WHAT TO PRODUCE ▸
For each line below that contains the word "eignet", make a copy.

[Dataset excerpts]
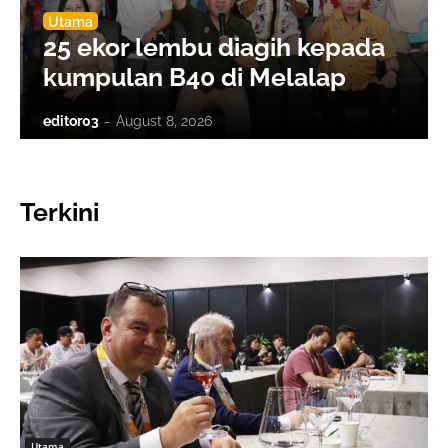
Utama
25 ekor lembu diagih kepada
kumpulan B40 di Melalap
editor03
-
August 8, 2026
Terkini
Utama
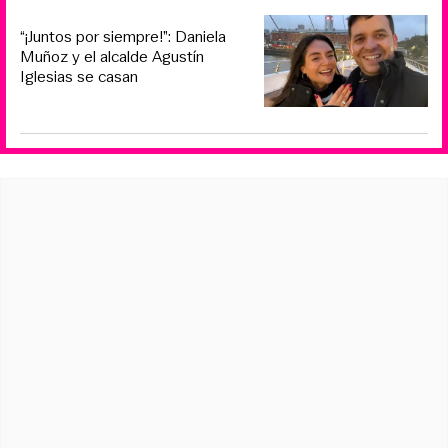
“¡Juntos por siempre!”: Daniela
Muñoz y el alcalde Agustín
Iglesias se casan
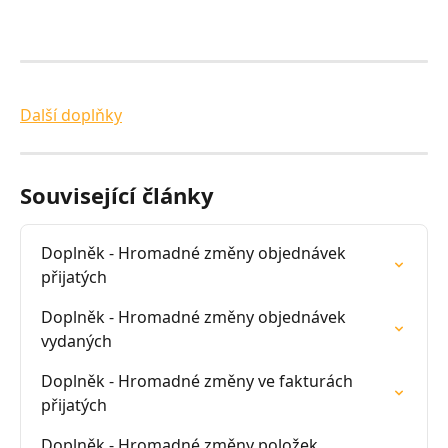
Další doplňky
Související články
Doplněk - Hromadné změny objednávek 
přijatých
Doplněk - Hromadné změny objednávek 
vydaných
Doplněk - Hromadné změny ve fakturách 
přijatých
Doplněk - Hromadné změny položek 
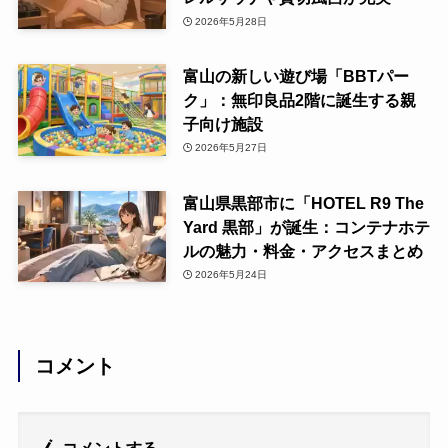
2026年5月28日
富山の新しい遊び場「BBTパー
ク」：無印良品2階に誕生する親
子向け施設
2026年5月27日
富山県黒部市に「HOTEL R9 The
Yard 黒部」が誕生：コンテナホテ
ルの魅力・料金・アクセスまとめ
2026年5月24日
コメント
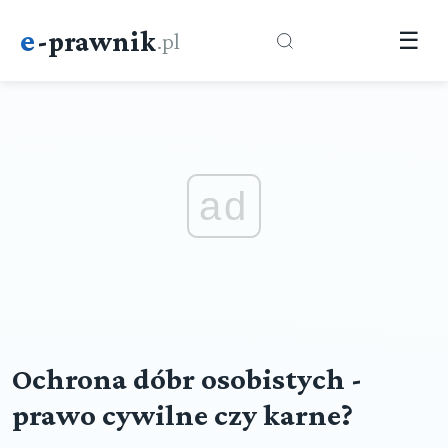
e
-prawnik
.pl
☰
ad
Ochrona dóbr osobistych -
prawo cywilne czy karne?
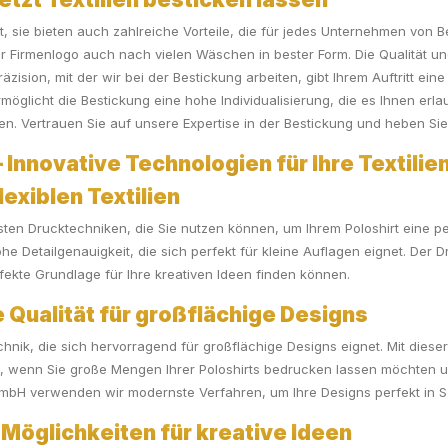
ht, sie bieten auch zahlreiche Vorteile, die für jedes Unternehmen von 
hr Firmenlogo auch nach vielen Wäschen in bester Form. Die Qualität un
Präzision, mit der wir bei der Bestickung arbeiten, gibt Ihrem Auftritt e
möglicht die Bestickung eine hohe Individualisierung, die es Ihnen erlau
en. Vertrauen Sie auf unsere Expertise in der Bestickung und heben Si
 Innovative Technologien für Ihre Textilie
lexiblen Textilien
nsten Drucktechniken, die Sie nutzen können, um Ihrem Poloshirt eine p
e Detailgenauigkeit, die sich perfekt für kleine Auflagen eignet. Der Dr
rfekte Grundlage für Ihre kreativen Ideen finden können.
 Qualität für großflächige Designs
hnik, die sich hervorragend für großflächige Designs eignet. Mit diese
al, wenn Sie große Mengen Ihrer Poloshirts bedrucken lassen möchten u
GmbH verwenden wir modernste Verfahren, um Ihre Designs perfekt in S
 Möglichkeiten für kreative Ideen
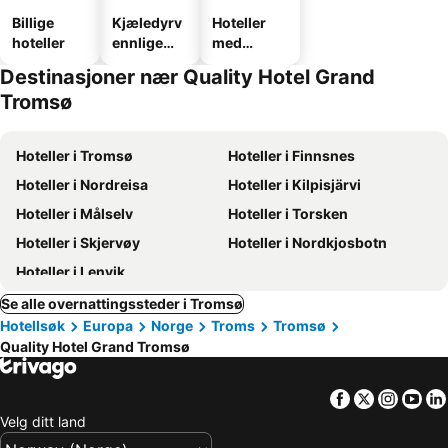
Billige
Kjæledyrv
Hoteller
hoteller
ennlige
med
hoteller
parkering
Destinasjoner nær Quality Hotel Grand
Tromsø
Hoteller i Tromsø
Hoteller i Finnsnes
Hoteller i Nordreisa
Hoteller i Kilpisjärvi
Hoteller i Målselv
Hoteller i Torsken
Hoteller i Skjervøy
Hoteller i Nordkjosbotn
Hoteller i Lenvik
Se alle overnattingssteder i Tromsø
Hotellsøk
Europa
Norge
Troms
Tromsø
Quality Hotel Grand Tromsø
Facebook
Twitter
Insta
Yo
Velg ditt land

RESPONSE TO THE TASK ▸
e Detailgenauigkeit, die sich perfekt für kleine Auflagen eignet. Der Dr
hnik, die sich hervorragend für großflächige Designs eignet. Mit diese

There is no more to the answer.